Although our analysis identifies a Eurasian center as the best-fit origin, we do not claim that a serial founder effect is an appropriate model for language expansion: phoneme inventory size is a coarse summary statistic, and phoneme loss does not necessarily occur with reduced population size or geographic isolation. Rather, the identified location is roughly equidistant from most languages in Oceania and South America, effectively grouping these regions of generally small phoneme inventory size to produce a significantly negative slope. Furthermore, the 2,082 points in the regression are not independent: many represent closely related languages (Fig. 3A). To reduce this dependence, we repeated the regression analysis using the mean or median values for the independent and dependent variables within each language family (Fig. 3B). As with individual languages, the best-fit origin was found in Northern Europe for the within-family mean and median values for both the Ruhlen database and PHOIBLE (SI Appendix, Fig. S7 and Table S5).

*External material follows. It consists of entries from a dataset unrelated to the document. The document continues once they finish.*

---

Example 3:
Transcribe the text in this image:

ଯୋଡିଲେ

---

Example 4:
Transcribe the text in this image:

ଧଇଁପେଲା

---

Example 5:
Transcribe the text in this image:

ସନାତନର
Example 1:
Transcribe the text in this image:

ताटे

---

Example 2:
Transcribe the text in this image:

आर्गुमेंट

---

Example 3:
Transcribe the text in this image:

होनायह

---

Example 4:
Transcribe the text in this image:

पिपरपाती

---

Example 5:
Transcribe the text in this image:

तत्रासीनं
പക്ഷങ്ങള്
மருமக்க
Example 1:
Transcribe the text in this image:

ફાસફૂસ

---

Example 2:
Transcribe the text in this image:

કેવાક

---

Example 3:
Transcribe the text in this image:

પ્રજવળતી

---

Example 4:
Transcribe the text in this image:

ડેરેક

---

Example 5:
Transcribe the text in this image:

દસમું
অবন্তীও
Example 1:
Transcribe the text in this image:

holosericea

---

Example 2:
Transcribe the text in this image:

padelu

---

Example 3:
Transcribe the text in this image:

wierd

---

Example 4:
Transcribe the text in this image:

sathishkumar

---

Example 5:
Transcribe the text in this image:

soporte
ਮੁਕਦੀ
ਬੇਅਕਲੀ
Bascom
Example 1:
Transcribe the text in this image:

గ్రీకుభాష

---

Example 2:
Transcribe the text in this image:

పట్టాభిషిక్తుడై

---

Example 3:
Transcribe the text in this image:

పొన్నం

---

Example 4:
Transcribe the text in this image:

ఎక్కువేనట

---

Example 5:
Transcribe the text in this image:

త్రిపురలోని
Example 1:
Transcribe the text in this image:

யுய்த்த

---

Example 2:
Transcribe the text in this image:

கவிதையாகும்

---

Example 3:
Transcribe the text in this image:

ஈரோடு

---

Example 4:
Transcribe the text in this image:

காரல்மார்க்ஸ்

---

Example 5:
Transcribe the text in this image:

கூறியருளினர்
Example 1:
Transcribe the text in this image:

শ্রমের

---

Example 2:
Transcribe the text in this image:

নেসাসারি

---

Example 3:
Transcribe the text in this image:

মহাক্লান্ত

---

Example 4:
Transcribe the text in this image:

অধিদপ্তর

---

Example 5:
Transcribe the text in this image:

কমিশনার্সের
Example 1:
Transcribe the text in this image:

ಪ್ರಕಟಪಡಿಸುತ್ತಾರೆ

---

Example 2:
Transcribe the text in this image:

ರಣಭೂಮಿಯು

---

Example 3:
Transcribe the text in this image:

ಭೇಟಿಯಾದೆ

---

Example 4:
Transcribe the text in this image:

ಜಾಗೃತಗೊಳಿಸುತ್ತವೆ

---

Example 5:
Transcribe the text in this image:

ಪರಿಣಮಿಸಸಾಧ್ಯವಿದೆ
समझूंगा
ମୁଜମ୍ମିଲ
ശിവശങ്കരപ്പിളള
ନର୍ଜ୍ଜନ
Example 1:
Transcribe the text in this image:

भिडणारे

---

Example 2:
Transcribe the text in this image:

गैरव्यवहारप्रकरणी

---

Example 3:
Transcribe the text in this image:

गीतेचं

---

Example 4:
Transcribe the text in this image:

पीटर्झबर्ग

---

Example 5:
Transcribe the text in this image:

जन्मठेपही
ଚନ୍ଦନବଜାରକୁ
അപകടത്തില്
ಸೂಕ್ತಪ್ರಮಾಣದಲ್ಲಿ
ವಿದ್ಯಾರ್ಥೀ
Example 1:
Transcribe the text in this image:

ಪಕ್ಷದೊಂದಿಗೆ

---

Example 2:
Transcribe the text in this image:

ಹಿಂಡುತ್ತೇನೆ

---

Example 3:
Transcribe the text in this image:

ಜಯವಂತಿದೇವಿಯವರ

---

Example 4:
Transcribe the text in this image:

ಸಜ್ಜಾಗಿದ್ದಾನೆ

For an Indo-European linguistic tree (47), a genetic tree of Indo-European-speaking populations, and a neighbor-joining tree of the geographic distances between language locations, we estimated the probability of phoneme presence at two internal nodes. Fig. 4 A–C illustrates the results of ancestral character estimation for an example phoneme, /ʈ/. We then compared these ancestral character estimates to the phoneme inventories of well-studied ancient languages for which primary sources exist: we used Vulgar Latin phonemes to approximate the phoneme inventory ancestral to modern Romance languages (48, 49) and Vedic Sanskrit phonemes to approximate the phoneme inventory ancestral to modern Indo-Aryan languages (50). For phoneme inventories in both databases, the cognate-based phylogeny (47), a geographic tree, and a genetic phylogeny gave similar predictions of the phoneme inventories of Vulgar Latin and Vedic Sanskrit (Table 1). The prediction of phoneme presence/absence with the ancestral character estimation algorithm was consistent with published sources for 67–88% of phonemes. Of the phonemes in published inventories that were accurately predicted by ancestral character estimation, most (53–94%) were predicted by multiple trees (SI Appendix, Fig. S8). In addition, each tree gave similar estimates for relative rates of phoneme change (Fig. 4D).

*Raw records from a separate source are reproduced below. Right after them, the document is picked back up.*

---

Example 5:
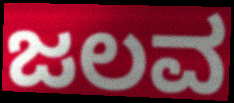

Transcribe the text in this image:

ಜಲವ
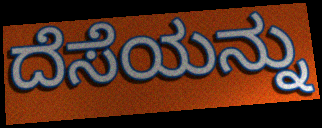
ದೆಸೆಯನ್ನು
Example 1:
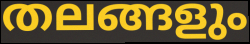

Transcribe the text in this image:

തലങ്ങളും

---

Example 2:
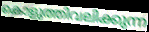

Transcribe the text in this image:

കൊളുത്തിവലിക്കുന്ന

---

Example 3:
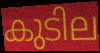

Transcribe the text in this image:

കുടില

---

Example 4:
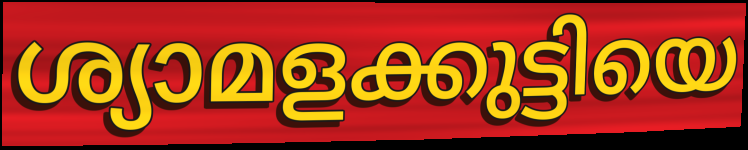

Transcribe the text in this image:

ശ്യാമളക്കുട്ടിയെ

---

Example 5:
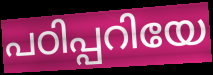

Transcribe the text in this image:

പഠിപ്പറിയേ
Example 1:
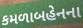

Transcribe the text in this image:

કમળાબહેનના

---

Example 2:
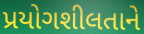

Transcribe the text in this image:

પ્રયોગશીલતાને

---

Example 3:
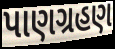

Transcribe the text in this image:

પાણગ્રહણ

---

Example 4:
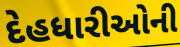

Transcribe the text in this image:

દેહધારીઓની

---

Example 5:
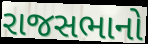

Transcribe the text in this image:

રાજસભાનો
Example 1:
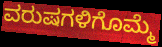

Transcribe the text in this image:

ವರುಷಗಳಿಗೊಮ್ಮೆ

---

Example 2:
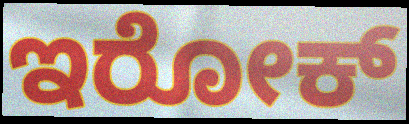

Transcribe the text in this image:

ಇರೋಕ್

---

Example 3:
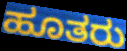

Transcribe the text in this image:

ಹೂತರು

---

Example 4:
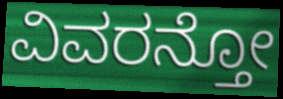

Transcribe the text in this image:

ವಿವರನ್ತೋ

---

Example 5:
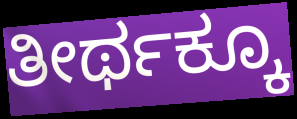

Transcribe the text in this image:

ತೀರ್ಥಕ್ಕೂ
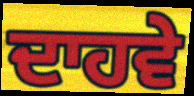
ਦਾਹਵੇ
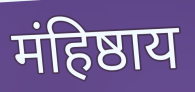
मंहिष्ठाय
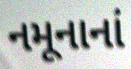
નમૂનાનાં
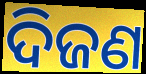
ଦିଜଣ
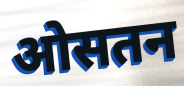
ओसतन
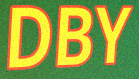
DBY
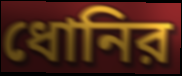
ধোনির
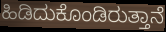
ಹಿಡಿದುಕೊಂಡಿರುತ್ತಾನೆ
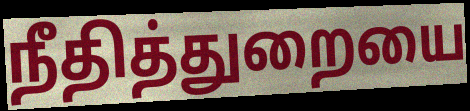
நீதித்துறையை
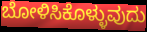
ಬೋಳಿಸಿಕೊಳ್ಳುವುದು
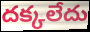
దక్కలేదు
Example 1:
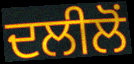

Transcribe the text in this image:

ਦਲੀਲੋਂ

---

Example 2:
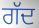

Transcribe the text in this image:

ਗੱਦ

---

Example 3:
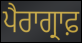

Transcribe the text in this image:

ਪੈਰਾਗ੍ਰਾਫ਼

Differences among populations in both phonemes and allele frequencies were strongly correlated with geographic distance. Furthermore, phonemes showed an association with geographic distance regardless of language classification but did not show the strong signatures of ancient population divergence found in genetic data. This suggests that phoneme inventories are affected by recent population processes and thus carry little information about the distant past (e.g., ref. 23); in contrast to genes, phoneme inventories in our analyses did not follow the predictions of a serial founder effect out of Africa. We also pinpoint where differences between genes and languages occur, both geographically and by characteristics of the surrounding populations. Our findings suggest that geographic isolation has different effects on genes and phonemes. Languages with fewer neighboring languages were more phonemically different from their neighbors than those with more neighbors, and geographically isolated populations may gain phonemes while losing genetic variation. In addition, ancestral phoneme inventories estimated along genetically, geographically, and lexically determined phylogenies produced similar results (Table 1).

Creanza, Nicole, et al. "A comparison of worldwide phonemic and genetic variation in human populations." Proceedings of the National Academy of Sciences (2015): 201424033.